Are We Getting Closer to the Treatment of Rabies?

Rodney E Willoughby Jr


Future Virology. 2009;4(6):563-570. 

In This Article


At the time that our initial survivor, aged 15 years, was hospitalized, rabies was 100% fatal and conventional virological therapies had never worked. With limited time to form a strategy, the literature on how to treat rabies was avoided.[26] Instead, the focus was on the virology of wild-type rabies. The lack of the cytopathic effect during wild-type rabies could be paired with observations that rabies was cleared from patients who survived for more than a couple of weeks. If neurotransmitter dysfunction, including dysautonomia, caused brain-assisted suicide, then an anesthesiologist was called upon to sedate the brain long enough in order to allow the natural immune response to clear the infection. Brain-cooling and barbiturate-induced coma were rejected because both inhibit the immune system.
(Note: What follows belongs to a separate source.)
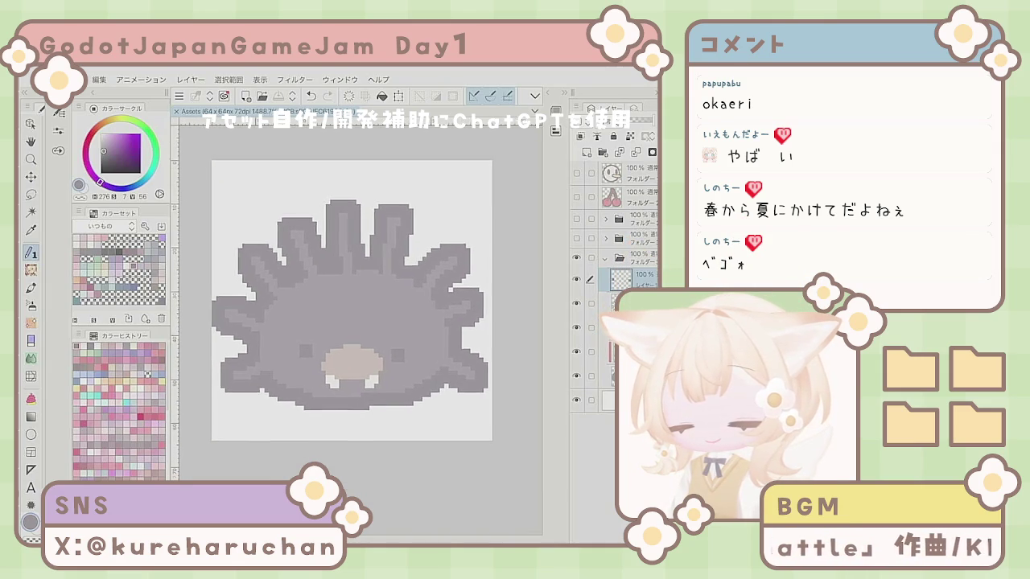
scroll(354, 306, up, 2)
Henri Tsiang's group at Institut Pasteur (Paris, France) had earlier despaired of conventional antivirals and vaccines for the treatment of rabies, and turned to investigating neurotransmitters and 'neuroprotectant' drugs. Ketamine, a dissociative anesthetic, demonstrated modest virological effects against rabies. More importantly, the antiviral effect was specific to the rabies virus, worked by a specific mechanism and was consistent with other drugs of the same class, such as MK-801.[27] After vetting by seven consultants and approval by the parents, we initiated ketamine-based sedation to the point of partial burst suppression by electroencephalography. Sedation was withdrawn after a rise in the patients rabies-specific antibodies.[10] The patient survived with almost no permanent sequelae, and is beginning her third year of university studies.[28]